No es tarea
fácil saber qué debe fundar la moral si el discurso racional o las motivaciones
sentimentales El asunto dividió a los grandes filósofos. Hume la fundaba en
la compasión y Kant en los juicios basados en la razón. El adoptar una u otra
postura quizá tenga que ver con la dual tendencia del hombre a contemplar las
cosas del mundo, desde una visión más teñida de emociones o desde otra
despojada de ellas.
Victoria
Camps (VC) en este libro se decanta por Hume, aunque no sin contradicciones. La
compasión es necesaria porque nos humaniza, dice, pero debemos complementarla con
la justicia, porque aquella no puede llegar a todos los rincones y porque puede
caer en la humillación del necesitado o en la complacencia del bienhechor. Pero
sin compasión la mera justicia se burocratiza y termina igualmente por
abandonar en su soledad al humillado.
¿Podríamos
sustituir la ley por una moral pública? ¿Podríamos forjar el carácter como
pensaban los griegos, educar a la población en las virtudes cívicas, en valores
como dicen los maestros en las clases de ética? VC cree que el hombre no es
bueno ni malo por naturaleza y que la personalidad se puede modelar y de hecho
el entorno en que el hombre vive lo modela. Ahí está el eco, la enorme
influencia aún, de Franz Boas. No fundamenta VC por qué los sentimientos pueden
y deben ser una guía, porque parte de un supuesto: las emociones son necesarias
como motivadoras de la acción moral. Más que eso, cualquier concepción política
debe tener en cuenta las motivaciones de los ciudadanos (¡Echemos un vistazo a
lo que está ocurriendo en el mundo ahora mismo!). ¿Deben traspasar las
emociones, por ejemplo la ira (aunque la mutemos en indignación), el ámbito de
la privacidad, ante la corrupción, el terrorismo? ¿Debe la desaprobación moral
convertirse en política? La filósofa cree que sí.

Datos de coordenadas de puntos clave
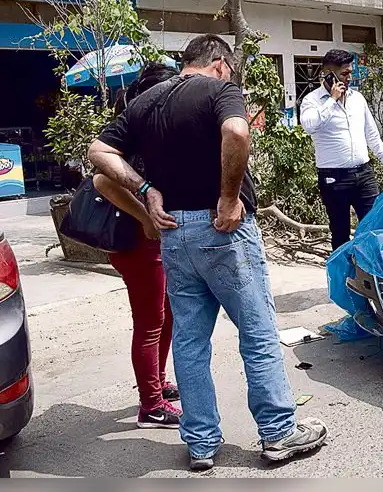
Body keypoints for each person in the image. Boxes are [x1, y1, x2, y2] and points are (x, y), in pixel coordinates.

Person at [88, 35, 328, 471]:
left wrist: (146, 191)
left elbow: (98, 152)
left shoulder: (147, 101)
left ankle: (200, 442)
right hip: (223, 230)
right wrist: (230, 196)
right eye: (231, 71)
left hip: (174, 232)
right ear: (220, 63)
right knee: (256, 332)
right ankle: (278, 433)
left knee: (189, 339)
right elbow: (236, 131)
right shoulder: (220, 90)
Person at [93, 62, 181, 429]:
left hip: (153, 240)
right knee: (149, 322)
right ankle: (151, 407)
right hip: (136, 242)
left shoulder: (154, 127)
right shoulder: (132, 130)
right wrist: (145, 216)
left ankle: (156, 384)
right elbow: (101, 180)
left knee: (167, 316)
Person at [299, 49, 383, 252]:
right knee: (340, 232)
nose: (349, 77)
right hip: (334, 178)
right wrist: (332, 100)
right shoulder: (312, 101)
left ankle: (371, 276)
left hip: (364, 173)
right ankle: (342, 280)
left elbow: (370, 132)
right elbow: (309, 126)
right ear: (328, 73)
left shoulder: (357, 99)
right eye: (344, 73)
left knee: (374, 226)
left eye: (350, 72)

Enunciado del ejercicio. Enumera todas las personas que se mencionan por su nombre en el texto sobre el fundamento de la moral. Este material procede de otra fuente.

Respuesta. Hume, Kant, Victoria Camps, Franz Boas